5. Performance Evaluation
The efficiency and practicality of RunPBA are demonstrated through detailed benchmarking:
- Benchmarks: BEEBS (30 integer/memory/control microbenchmarks) and CoreMark-Pro (industry standard for embedded CPUs) on Renesas EK-RA8M1 with Nordic Power Profiler Kit II.
- Measurement Methodology: Both suites compiled with optimizations disabled (–O0) to maximize branch diversity; all benchmarks run with PACBTI both enabled and disabled.
- Calculation of Overhead: Time and energy overheads computed as geometric means of the ratio of PACBTI-enabled to baseline execution for each test, excluding any artificial decreases.
- Results:
- BEEBS: 4.7% time and 4.8% energy overhead (max test: 28% for heavy recursion), code size increase +6.8%.
- CoreMark-Pro: 1.1% time and 1.0% energy overhead (max: 2.6% for large FFT), code size increase +4.8%.
A key comparative table highlights RunPBA’s hardware simplicity and code efficiency versus prior hardware-assisted CFI approaches (Silhouette, SuM):
| Solution | BEEBS Overhead | CoreMark-Pro Overhead | Code Size Overhead | Extra Memory |
|---|---|---|---|---|
| Silhouette [Zhou20] | 3.4% | 1.3% | 16.2% | parallel shadow stack |
| SuM [Choi24] | 2.8% | 2.6% | 8.8% | compact shadow stack + DWT |
| RunPBA (PACBTI) | 4.7% | 1.1% | 6.8% | none (uses r12 register) |
RunPBA eliminates the need for shadow stacks or extra regions, leveraging in-silicon hardware MACs for pointer authentication (Cirne et al., 14 Dec 2025).

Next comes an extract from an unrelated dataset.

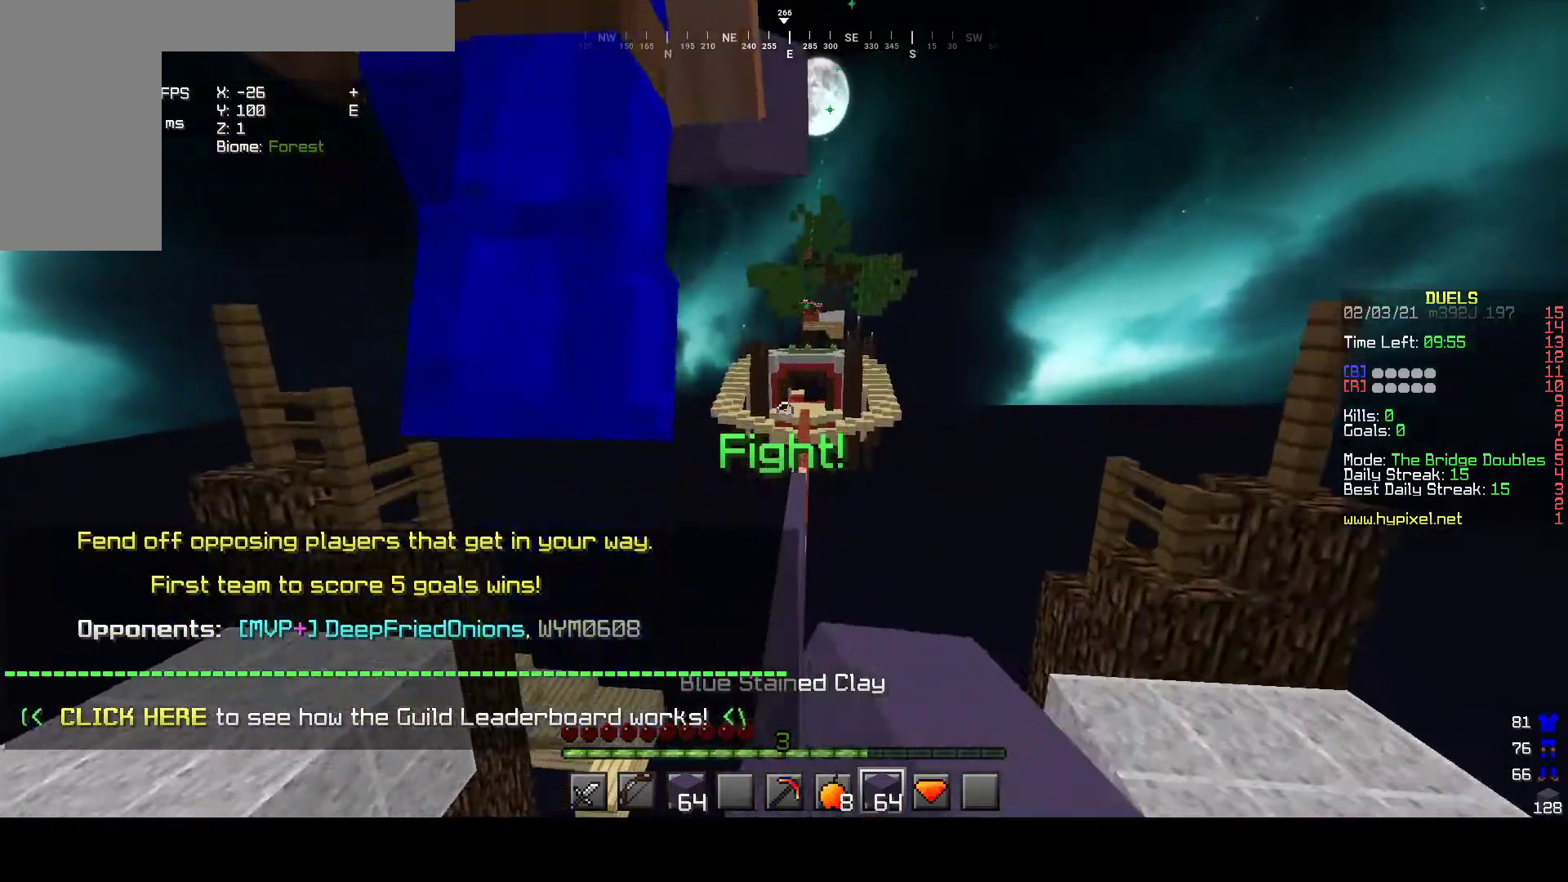
{"keys": ["w"], "mouse": [], "events": [[133, "mouse_left", "up"], [167, "mouse_left", "down"], [283, "a", "down"], [317, "mouse_left", "up"], [333, "w", "up"], [383, "mouse_left", "down"], [450, "w", "down"], [483, "a", "up"], [500, "mouse_left", "up"]]}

6. Limitations and Future Work
Notable limitations include:
- Exposure to FOP-style attacks, as BTI permits indirect branches to any function prologue unless prevented by compiler hardening.
- Potential TOCTOU exploitation if privileged NSPE code disables PACBTI and reenables it before the next attestation, since RunPBA only checks status at attestation time.
- Absence of hardware watchpoints for PACBTI control registers, preventing real-time enforcement of register integrity.
- Necessity for TF-M modifications, particularly for correct fault escalation handling.
Areas for future research involve:
- Selective PAC/BTI instrumentation via per-CFG analysis to further minimize code overhead.
- Automated FOP detection/mitigation.
- Extension to PAC-based data-flow attestation.
- Formal verification of RunPBA SPE handler and attestation APIs (Cirne et al., 14 Dec 2025).
7. Summary and Impact
RunPBA establishes that robust runtime attestation and CFI enforcement on MCUs is achievable with marginal overhead when leveraging mainstream ARM PACBTI extensions and industry-compliant attestation frameworks. This approach obviates the need for bespoke silicon or invasive memory modifications, significantly advancing practical security guarantees for next-generation embedded systems (Cirne et al., 14 Dec 2025).